FREE ENTRY, BOOK HERE

Capacity: 15

Please include a one-sentence introduction of yourself and your reason for participating in this event when signing up. Kindly arrive on time for your slot to respect other co-workers. More Open Library dates will be announced.

Ye Funa, born in Kunming, Yunnan, is an artist and researcher who lives and works in London and Beijing. Her practice critically engages with the realities of daily life and the perceived nexus between authority and various societal domains, such as differing power structures and marginalised groups. Her politically charged art uses pastiche to critique and satirise cultural uniformity.
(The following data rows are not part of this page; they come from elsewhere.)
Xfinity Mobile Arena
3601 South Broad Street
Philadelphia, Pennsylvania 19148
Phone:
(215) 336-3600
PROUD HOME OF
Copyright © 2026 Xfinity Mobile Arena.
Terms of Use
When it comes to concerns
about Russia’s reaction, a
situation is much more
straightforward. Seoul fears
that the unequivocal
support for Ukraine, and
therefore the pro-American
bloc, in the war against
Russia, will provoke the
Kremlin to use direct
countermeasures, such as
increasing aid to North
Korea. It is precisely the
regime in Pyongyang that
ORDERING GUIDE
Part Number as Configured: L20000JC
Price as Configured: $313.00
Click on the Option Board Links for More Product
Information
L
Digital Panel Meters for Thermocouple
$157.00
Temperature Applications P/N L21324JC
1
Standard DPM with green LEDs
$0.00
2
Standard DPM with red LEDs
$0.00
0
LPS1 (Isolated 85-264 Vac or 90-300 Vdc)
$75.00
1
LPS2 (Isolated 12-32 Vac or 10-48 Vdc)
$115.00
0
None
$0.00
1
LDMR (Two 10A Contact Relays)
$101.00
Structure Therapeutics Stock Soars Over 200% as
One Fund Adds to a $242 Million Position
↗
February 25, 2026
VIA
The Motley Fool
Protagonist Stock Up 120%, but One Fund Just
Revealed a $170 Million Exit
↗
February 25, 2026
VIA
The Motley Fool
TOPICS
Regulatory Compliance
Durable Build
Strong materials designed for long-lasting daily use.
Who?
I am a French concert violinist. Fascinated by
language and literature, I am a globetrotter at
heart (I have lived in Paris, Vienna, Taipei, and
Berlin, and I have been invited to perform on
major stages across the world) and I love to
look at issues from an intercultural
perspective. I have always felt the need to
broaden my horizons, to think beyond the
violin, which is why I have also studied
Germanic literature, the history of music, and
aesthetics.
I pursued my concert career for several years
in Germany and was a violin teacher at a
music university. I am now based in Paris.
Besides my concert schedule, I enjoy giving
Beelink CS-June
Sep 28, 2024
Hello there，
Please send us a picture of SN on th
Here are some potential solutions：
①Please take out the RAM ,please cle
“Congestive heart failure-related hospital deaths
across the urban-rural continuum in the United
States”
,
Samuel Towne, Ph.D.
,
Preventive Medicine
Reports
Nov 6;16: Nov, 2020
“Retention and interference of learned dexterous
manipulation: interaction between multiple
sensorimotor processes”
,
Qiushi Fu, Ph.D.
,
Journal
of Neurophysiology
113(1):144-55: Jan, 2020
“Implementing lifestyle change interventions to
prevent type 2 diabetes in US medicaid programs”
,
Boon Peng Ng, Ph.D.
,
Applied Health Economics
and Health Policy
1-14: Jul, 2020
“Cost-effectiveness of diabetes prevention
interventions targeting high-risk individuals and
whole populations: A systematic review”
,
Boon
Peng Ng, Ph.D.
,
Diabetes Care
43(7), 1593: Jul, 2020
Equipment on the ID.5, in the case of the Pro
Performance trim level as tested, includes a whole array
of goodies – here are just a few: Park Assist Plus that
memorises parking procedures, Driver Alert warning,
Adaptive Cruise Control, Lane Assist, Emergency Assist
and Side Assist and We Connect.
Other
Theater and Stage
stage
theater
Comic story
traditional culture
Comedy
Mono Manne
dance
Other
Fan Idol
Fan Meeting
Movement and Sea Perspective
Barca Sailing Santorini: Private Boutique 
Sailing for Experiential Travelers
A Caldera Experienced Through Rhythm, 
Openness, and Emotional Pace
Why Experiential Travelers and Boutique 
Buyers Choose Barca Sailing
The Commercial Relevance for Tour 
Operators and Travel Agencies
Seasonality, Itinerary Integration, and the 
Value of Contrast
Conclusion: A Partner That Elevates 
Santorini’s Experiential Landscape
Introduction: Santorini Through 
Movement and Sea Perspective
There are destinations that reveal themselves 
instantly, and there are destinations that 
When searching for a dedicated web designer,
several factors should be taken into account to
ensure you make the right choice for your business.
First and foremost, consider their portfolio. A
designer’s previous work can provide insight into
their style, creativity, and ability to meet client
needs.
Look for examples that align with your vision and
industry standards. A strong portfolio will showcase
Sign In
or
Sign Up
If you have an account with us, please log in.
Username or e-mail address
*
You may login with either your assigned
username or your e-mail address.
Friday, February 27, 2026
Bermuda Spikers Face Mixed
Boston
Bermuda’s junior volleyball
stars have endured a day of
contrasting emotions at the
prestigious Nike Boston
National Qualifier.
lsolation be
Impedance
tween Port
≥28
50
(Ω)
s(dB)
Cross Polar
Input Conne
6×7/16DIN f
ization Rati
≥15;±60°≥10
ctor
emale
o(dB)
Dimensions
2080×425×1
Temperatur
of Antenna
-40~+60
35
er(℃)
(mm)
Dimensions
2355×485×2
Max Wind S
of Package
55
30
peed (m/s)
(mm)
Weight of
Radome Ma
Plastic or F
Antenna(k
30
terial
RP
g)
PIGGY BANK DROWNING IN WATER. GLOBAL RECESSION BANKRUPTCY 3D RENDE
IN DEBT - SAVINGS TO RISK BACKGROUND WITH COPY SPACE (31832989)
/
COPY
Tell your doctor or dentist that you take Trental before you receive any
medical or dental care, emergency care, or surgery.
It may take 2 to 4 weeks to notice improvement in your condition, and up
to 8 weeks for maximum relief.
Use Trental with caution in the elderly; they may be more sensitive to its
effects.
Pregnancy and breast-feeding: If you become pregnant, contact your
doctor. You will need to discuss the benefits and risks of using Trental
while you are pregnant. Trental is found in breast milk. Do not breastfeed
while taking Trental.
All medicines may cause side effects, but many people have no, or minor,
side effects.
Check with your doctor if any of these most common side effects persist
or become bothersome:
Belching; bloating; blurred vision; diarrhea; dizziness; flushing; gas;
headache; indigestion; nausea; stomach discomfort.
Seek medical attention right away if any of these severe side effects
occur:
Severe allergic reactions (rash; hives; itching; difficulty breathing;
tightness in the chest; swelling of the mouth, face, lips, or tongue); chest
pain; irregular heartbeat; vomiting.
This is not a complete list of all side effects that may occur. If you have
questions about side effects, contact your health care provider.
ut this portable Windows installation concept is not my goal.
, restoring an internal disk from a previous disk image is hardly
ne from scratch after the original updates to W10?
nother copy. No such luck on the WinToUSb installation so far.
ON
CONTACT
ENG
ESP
Ye’s recent work incorporates new technologies and engages with various ethnic communities, developing participatory, internet-based projects like ‘Exhibitionist: Curated Nail’ and ‘Smart Master’, probing the integration of art systems into personal and communal spaces. As a passionate advocate for self-publishing, Ye co-founded the independent publishing brand ‘MondayOFF’, editing and authoring artist books like ‘Shamate zine’ and ‘Fire Golden Flowers’.

Ye has had solo exhibitions at the 4A Centre for Contemporary Asian Art and Nottingham Contemporary, as well as participating in group exhibitions in institutions such as the Museum für Fotografie, Berlin; National Taiwan Museum of Fine Arts, Taipei; esea contemporary, Manchester; Power Station of Art, Shanghai; Chronus Art Center, Shanghai; Art Center Nabi, Seoul; and Rhizome of the New Museum, NYC. Ye is a teacher in the Experimental Art and Sci-Tech Art Department, Beijing's Central Academy of Fine Arts, and the Slade School of Fine Art, University College London.

Zijie was born in Yulin, Guangxi Province and currently lives and works in Wuhan. He is an alternative comics maker, writer and activist who focuses on illustration and manga culture as an artistic tool within anti-gentrification movements, revolving especially around marginalised characters involved with issues of urbanisation and spatial justice. From 2010-2014, Lee co-organised Womenjia Youth Autonomy Lab, an open house and social experiment located near the historic East Lake on the urban fringes of Wuhan.

Feixuan Xu (b. Guangxi, China) is an anthropologist specialising in anthropology of art, multispecies ethnography and ecocriticism. She obtained a PhD in Creative Media from City University of Hong Kong in 2022. Her ethnography-based doctoral thesis scrutinises how the Daoist concept ‘ziran’ was paradoxically implemented in artist Liang Shaoji’s collaboration with silkworms assisted by farmers and biologists. Feixuan’s current research centres on labour, sensory knowledge, situated ethics and non-alienated curation in multispecies art.

She received the Fulbright Research Scholar Award 2019/2020, being hosted by New York University for six months. Feixuan also holds an MA in Socio-cultural Anthropology from Durham University and a BA in English from Beijing Language and Culture University. From 2016 to 2017, she worked as an editor at Dolphin Books of China International Publishing Group. From 2016 to 2019, she worked part-time with the Education Department of Shanghai Museum for the public education programme ‘Museums and Ancient American Civilization’.